In looking at Case No. 3, my feeling is that any member of the school board is free to talk about any subject at any time with the media and public. That’s true of all elected officials. And if school board members don’t always see eye to eye then fine and dandy — that’s how honest debate develops and ideas formed. As to the question of agendas for the board of commissioners, they should be released as soon as possible so the public can make plans to attend meetings— and the media can write stories — even though the county is not legally obligated to do so. Sutton is right. The earlier and more open the better.
That brings us to Case No. 4, an instance of irony no less humorous than the motto of Faber College. To the action taken by Graham City Council I can only offer this assessment.

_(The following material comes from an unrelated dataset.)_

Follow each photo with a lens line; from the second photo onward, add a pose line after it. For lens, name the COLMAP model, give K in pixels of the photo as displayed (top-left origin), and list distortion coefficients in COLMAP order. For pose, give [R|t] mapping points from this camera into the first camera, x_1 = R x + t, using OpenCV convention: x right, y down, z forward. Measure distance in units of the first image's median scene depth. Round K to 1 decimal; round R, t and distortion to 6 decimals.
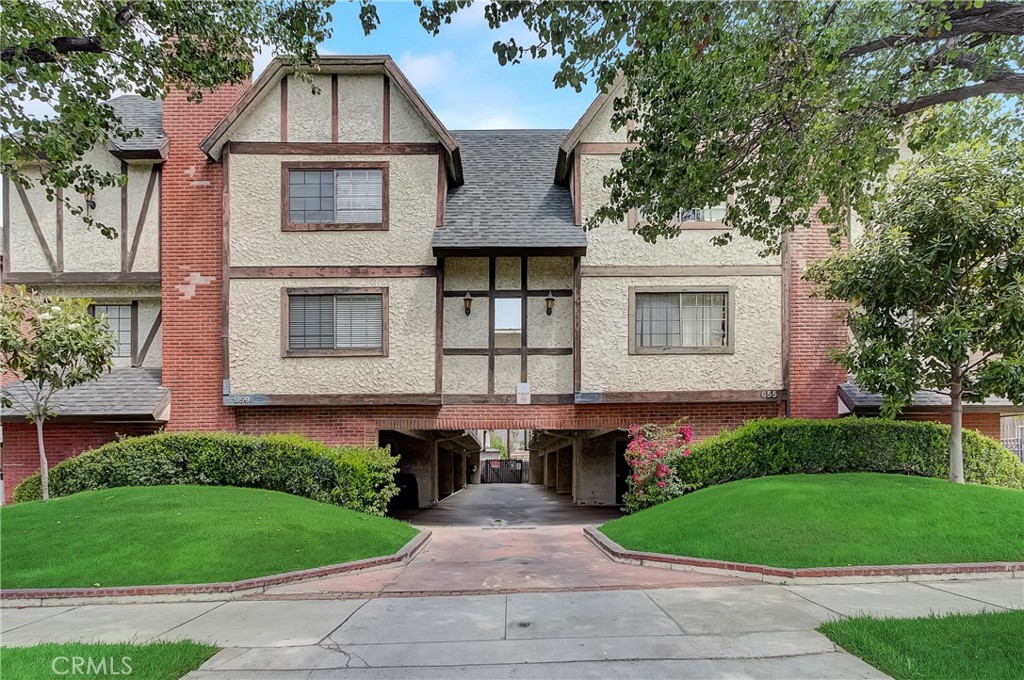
lens RADIAL K [[463.2, 0, 504.0], [0, 463.2, 343.7], [0, 0, 1]] dist [-0.001689, -0.000018]
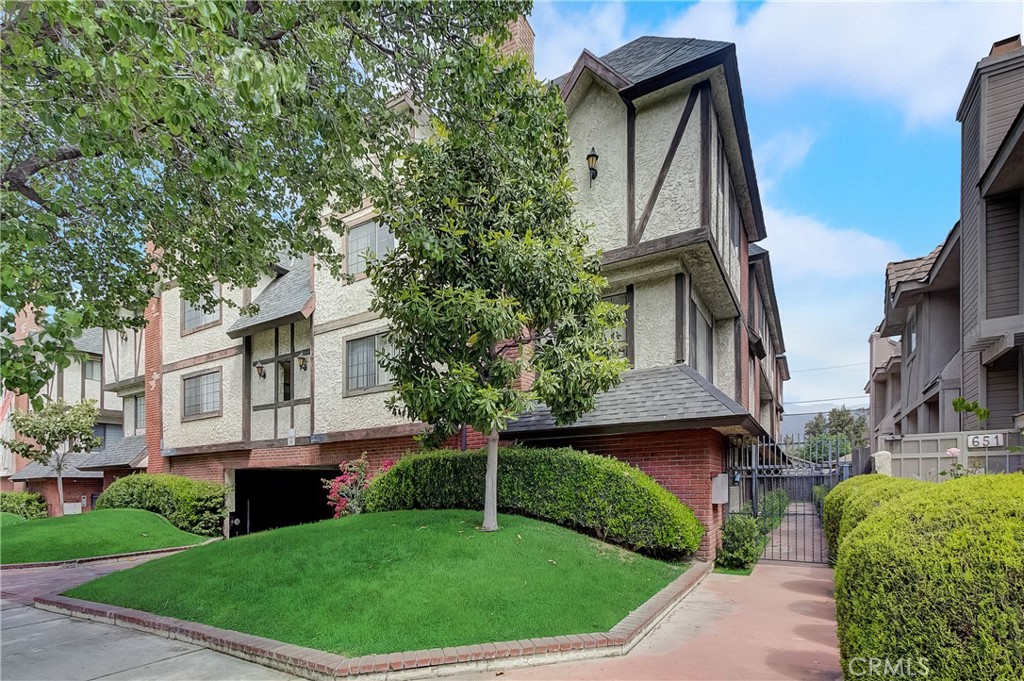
lens RADIAL K [[463.2, 0, 504.0], [0, 463.2, 344.2], [0, 0, 1]] dist [-0.001689, -0.000018]
pose [[0.861107, -0.153189, -0.484797, 1.163725], [0.139733, 0.988117, -0.064035, 0.021331], [0.488845, -0.012601, 0.872279, 0.207942]]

NOTE: The following is a template for a resolution local governments could make regarding Sunshine Week. Any excuse for government on any level to remember President James Madison is a pretty good damn idea.
WHEREAS, James Madison, the father of our federal Constitution, wrote that “consent of the governed” requires that the people be able to “arm themselves with the power which knowledge gives,” and
WHEREAS, every citizen in our participatory democracy has an inherent right of access to government meetings and public records; and
WHEREAS, an open and accessible government is vital to establishing and maintaining the people’s trust and confidence in their government and in the government’s ability to effectively serve its citizens; and
WHEREAS, the protection of every person’s right of access to public records and government meetings is a high priority of [name of governmental unit]; and
WHEREAS, the [name of governmental unit] is committed to openness and transparency in all aspects of its operations and seeks to set a standard in this regard; and
NOW, THEREFORE, the [name of governmental unit] commits during this Sunshine Week, March 11-17, commemorating the 261st anniversary of James Madison’s birth, and throughout the year 2012 to work diligently to enhance the public’s access to government records and information, to increase information provided electronically and online, and to ensure that all meetings of deliberative bodies under its jurisdiction, and their committees, are fully noticed and open to the public.
PERSONAL NOTE: I’ve seen governments resolve to do things that were far less important than this.